All of which made the 32-year-old Ethier’s crash to earth in 2014 the more jarring. While he made 56 of his 79 starts in center field, his defense deteriorated, and he only reached a total of 130 games by pinch-hitting 40 times. In all, he managed just four homers, a 97 OPS+ and zero WAR. Fortunately for the Dodgers, he did have one last strong season in him, batting .294/.366/.486 (127 OPS+) with 14 homers in 445 PA in 2015, helping the team to its third consecutive NL West title in a run that would reach eight straight, outlasting his career.

Indeed, Ethier didn’t have a whole lot of baseball left, not that he or the Dodgers knew it at the time. During spring training in 2016, he fouled a pitch off his right shin, fracturing his tibia. The Dodgers initially expected him to miss 10 to 14 weeks, but he didn’t make his season debut until September 10, and made a total of just 26 PA. The Dodgers included him on their postseason roster, but he was limited to pinch-hitting duty; he went 2-for-6 with a walk and a solo homer, hit off the Cubs’ Jon Lester in the NLCS opener.

The spring of 2017 brought another long outage, as an MRI revealed Ethier was suffering from a mild herniated disc. He didn’t make his debut until rosters expanded on September 1, and made just eight starts in the outfield and a total of 38 PA. He did get to start in the outfield twice in the NLCS, most notably homering and singling off the Cubs’ Kyle Hendricks in Game 3, and went 2-for-5 off the bench in the World Series against the Astros. In Game 7, with the Dodgers trailing 5-0 after Yu Darvish was chased and Kershaw expended, Ethier provided a flicker of hope by singling off Charlie Morton to bring in the Dodgers’ first run, but they couldn’t add another. The Astros won, although their victory was ultimately tarnished by subsequent revelations of their illegal sign stealing.

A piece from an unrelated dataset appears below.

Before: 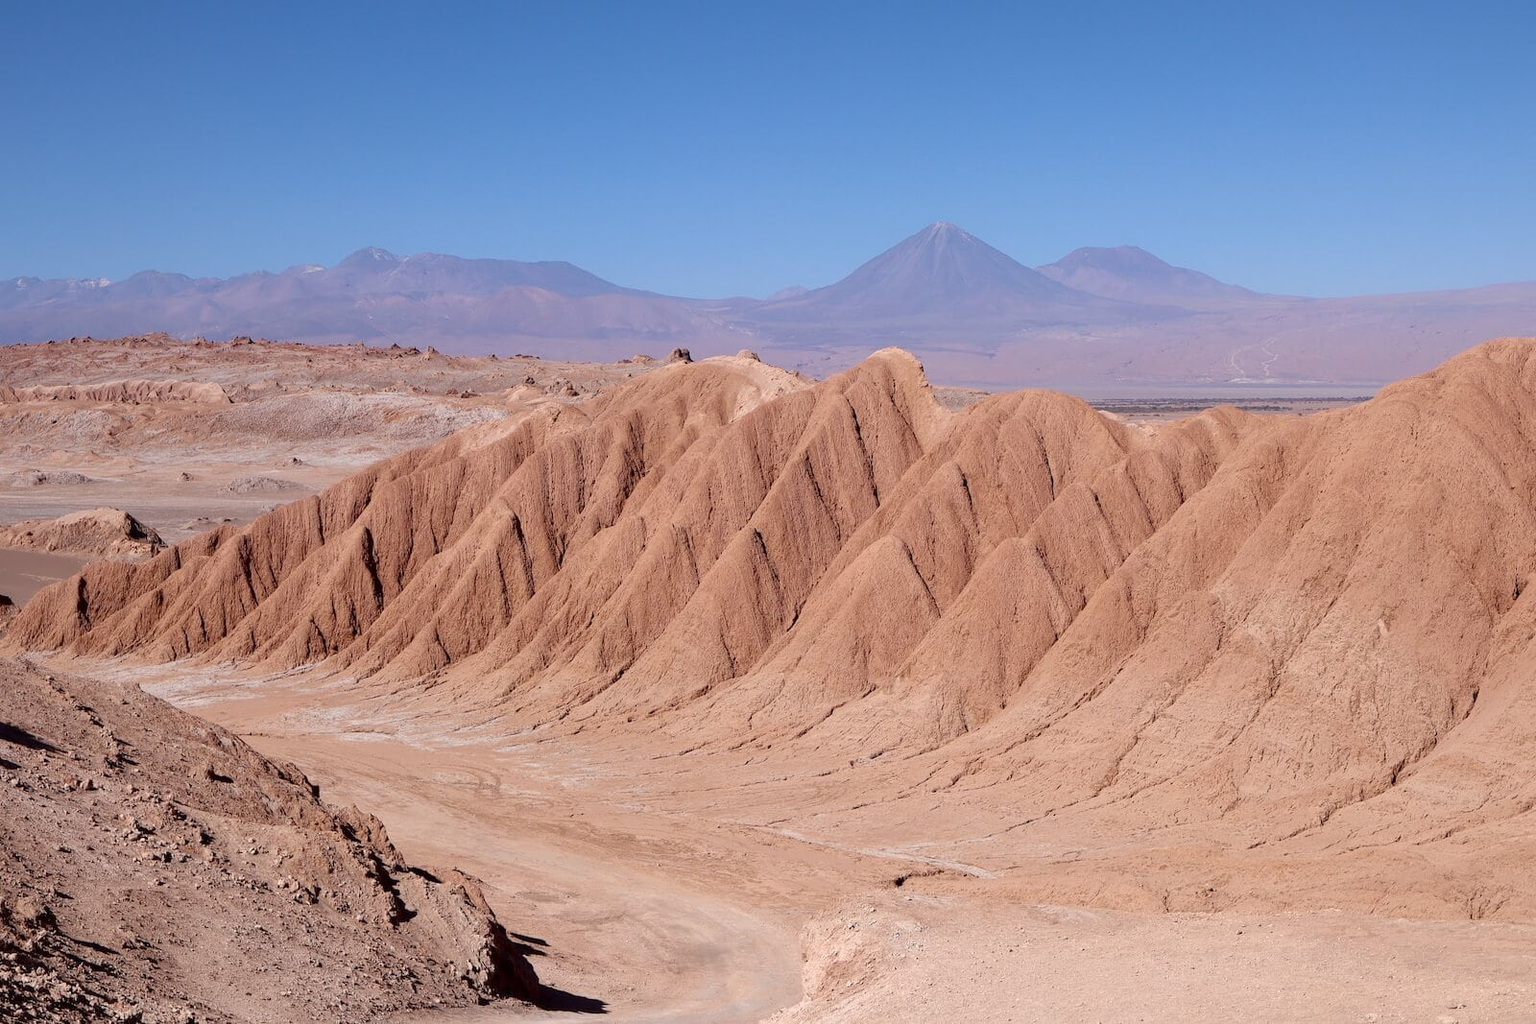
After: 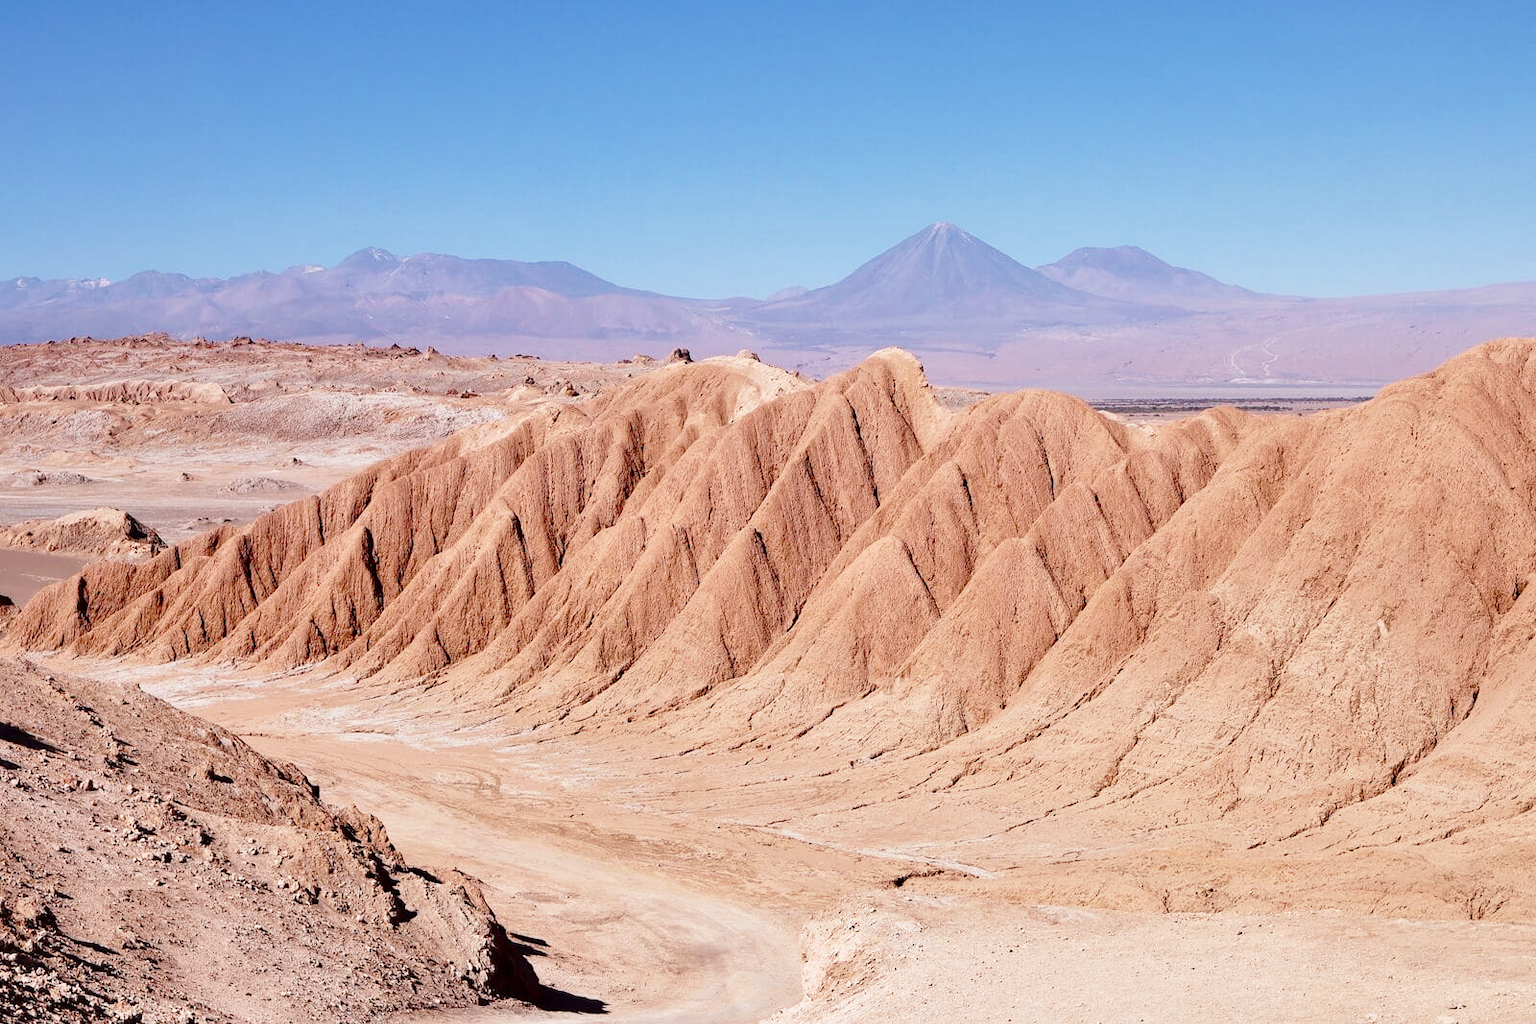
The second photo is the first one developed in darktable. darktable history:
base curve: curves: ch0 [(0, 0) (0.028, 0.03) (0.121, 0.232) (0.46, 0.748) (0.859, 0.968) (1, 1)], preserve colors none
shadows and highlights: shadows color adjustment 97.66%, soften with gaussian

Many of those 2017 Dodgers were still on the roster three years later when the team finally captured its first championship since 1988, but not Ethier. After the World Series, the Dodgers declined his $17.5 million option and he became a free agent. Although he planned to play in 2018, he could not find a fit. In July of that year, he officially announced his retirement. The Dodgers honored him in pregame festivities on August 3 of that year. The team’s subsequent success has bumped him to eighth on the list of postseason games played, but for many of the franchise’s fans, he’ll provide fond reminders of an era when the good times returned to Chavez Ravine.